Une génération peut apprendre beaucoup d’une autre génération, mais, ce qui est proprement humain, aucune ne l’apprend de celle qui l’a précédée. À ce point de vue-là, chaque génération recommence comme si elle était la première, aucune n’a de tâche nouvelle au-delà de celle de la génération précédente et ne parvient plus loin qu’elle, si toutefois cette génération n’a pas trahi sa tâche, si elle ne s’est pas dupée elle-même55.
19Qu’une même histoire se répète, d’ipséité en ipséité, voilà ce dont il faut s’étonner, au double sens de l’exclamation et de la question. Dans un entretien de 1990 et récemment republié, Michel Henry remarquait ceci : « La Vie absolue, ou la Vie divine, s’auto-affecte et ne peut vivre qu’en libérant chaque fois en elle une ipséité qui est à chaque fois singulière. On est au cœur d’un mystère qui est plus qu’un mystère philosophique, qui est le mystère de l’Être autour duquel tournent les plus grandes religions, et certainement le christianisme »56. Sans doute commençons-nous d’entrer davantage dans l’intelligence de cette répétition en reconduisant l’événement singulier de chaque naissance et le passage sans cesse recommencé de la souffrance à la joie à l’histoire du Premier Vivant57, mais à condition d’ajouter que cette plus grande intelligence va de pair avec une obscurité croissante. « Clarum per obscurius »58 : de la communauté pathétique à l’enracinement de notre histoire dans celle de l’Archi-fils. Qu’une même histoire revienne sans cesse, nous commençons de le comprendre si nous savons entendre en elle l’écho sans cesse répété de l’historial du Christ. Qu’elle revienne est le fait et le mystère.

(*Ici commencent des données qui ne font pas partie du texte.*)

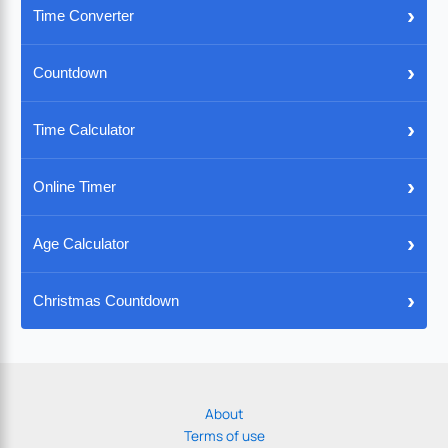
›
Time Converter
›
Countdown
›
Time Calculator
›
Online Timer
›
Age Calculator
›
Christmas Countdown
About
Terms of use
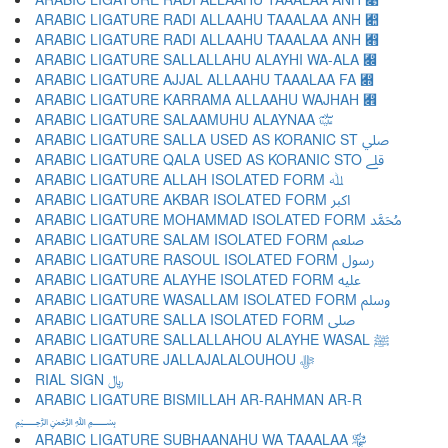
ARABIC LIGATURE RADI ALLAAHU TAAALAA ANH ﷊
ARABIC LIGATURE RADI ALLAAHU TAAALAA ANH ﷋
ARABIC LIGATURE SALLALLAHU ALAYHI WA-ALA ﷌
ARABIC LIGATURE AJJAL ALLAAHU TAAALAA FA ﷍
ARABIC LIGATURE KARRAMA ALLAAHU WAJHAH ﷎
ARABIC LIGATURE SALAAMUHU ALAYNAA ﷏
ARABIC LIGATURE SALLA USED AS KORANIC ST ﷰ
ARABIC LIGATURE QALA USED AS KORANIC STO ﷱ
ARABIC LIGATURE ALLAH ISOLATED FORM ﷲ
ARABIC LIGATURE AKBAR ISOLATED FORM ﷳ
ARABIC LIGATURE MOHAMMAD ISOLATED FORM ﷴ
ARABIC LIGATURE SALAM ISOLATED FORM ﷵ
ARABIC LIGATURE RASOUL ISOLATED FORM ﷶ
ARABIC LIGATURE ALAYHE ISOLATED FORM ﷷ
ARABIC LIGATURE WASALLAM ISOLATED FORM ﷸ
ARABIC LIGATURE SALLA ISOLATED FORM ﷹ
ARABIC LIGATURE SALLALLAHOU ALAYHE WASAL ﷺ
ARABIC LIGATURE JALLAJALALOUHOU ﷻ
RIAL SIGN ﷼
ARABIC LIGATURE BISMILLAH AR-RAHMAN AR-R
﷽
ARABIC LIGATURE SUBHAANAHU WA TAAALAA ﷾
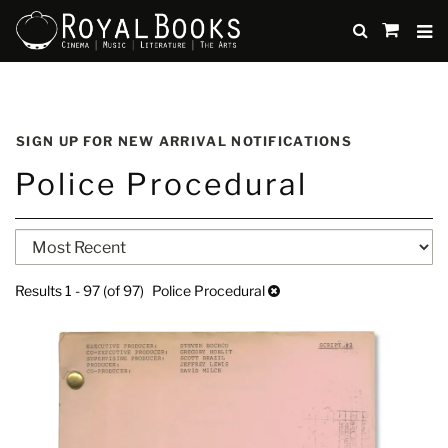
TO
SUBMIT
items
in
Cart
Skip
to
SIGN UP FOR NEW ARRIVAL NOTIFICATIONS
main
Police Procedural
content
Refine
Skip
search
to
search
results
Results
1 - 97 (of 97)
Police Procedural
results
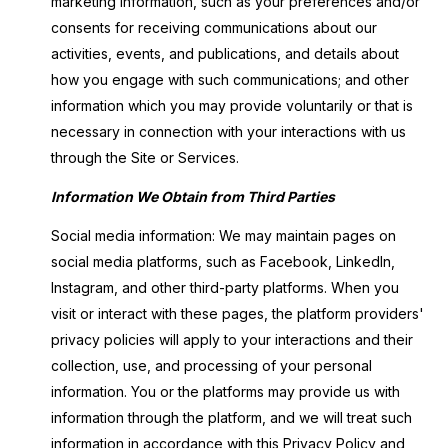
marketing information, such as your preferences and/or
consents for receiving communications about our
activities, events, and publications, and details about
how you engage with such communications; and other
information which you may provide voluntarily or that is
necessary in connection with your interactions with us
through the Site or Services.
Information We Obtain from Third Parties
Social media information: We may maintain pages on
social media platforms, such as Facebook, LinkedIn,
Instagram, and other third-party platforms. When you
visit or interact with these pages, the platform providers'
privacy policies will apply to your interactions and their
collection, use, and processing of your personal
information. You or the platforms may provide us with
information through the platform, and we will treat such
information in accordance with this Privacy Policy and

20Troisième chantier : le recommencement en nous à l’infini de l’historial de l’absolu. C’est en nous aussi que se répète l’écho, multiplié à l’infini, de l’unique événement qui arrive à la vie, celui de son propre soulèvement et de notre naissance. Ce que ramasse une phrase écrite plusieurs fois par Michel Henry : « j’entends à jamais le bruit de ma naissance »59, pourvu que nous sachions entendre et cette phrase et ce bruit — le bruit du temps (pour reprendre un titre de Mandelstam) qui est aussi le bruit de l’incessant renouvellement de ce que Husserl nommait « présent vivant ». Ce n’est pas un bruit ancien, absolument ancien, dont nous aurions à chercher la mémoire, à la manière dont les physiciens peuvent chercher aux confins des galaxies connues ou imaginables les dernières traces de cette déflagration primitive de la matière qui a donné lieu à notre univers — mais l’appel que la vie n’a de cesse de nous lancer, depuis toujours et encore maintenant. Seul un mort pourrait dire qu’il n’a plus lieu de naître, mais nous sommes des vivants et non pas des morts. En revanche, si la vie est proprement ce qui vient et non pas ce qui est, force est d’ajouter qu’elle ne cesse de venir, tout entière présente dans cet incessant devenir qui la fait parvenir à soi. Vivants, nous ne le sommes pas à partir de notre naissance mondaine, celle qui s’inscrit dans la chronologie du monde comme un point initial dont la vieillesse et l’acheminement vers la mort nous éloigneraient de manière irréversible, mais à partir de cette « inlassable et invincible venue en soi de la vie »60, ou bien encore à partir de cet éternel procès de la vie s’éprouvant dans sa souffrance et dans sa joie lorsque, écrasée contre soi, elle éprouve sa propre souffrance jusqu’à ce que, de cette souffrance même, s’élève l’indicible joie d’être un soi61. Vivants, nous ne le sommes pas par un événement ancien, absolument ancien, une fois pour toutes accompli, mais qui, s’éloignant, disparaissant dans le lointain, nous destinerait à disparaître à notre tour, à mourir donc, emportés vers ce lieu sans nom et sans lieu où l’être finit par coïncider avec le non-être62. Vivants, nous le sommes plutôt par cette naissance continue qui ne cesse de nous porter dans la vie et nous amener à elle.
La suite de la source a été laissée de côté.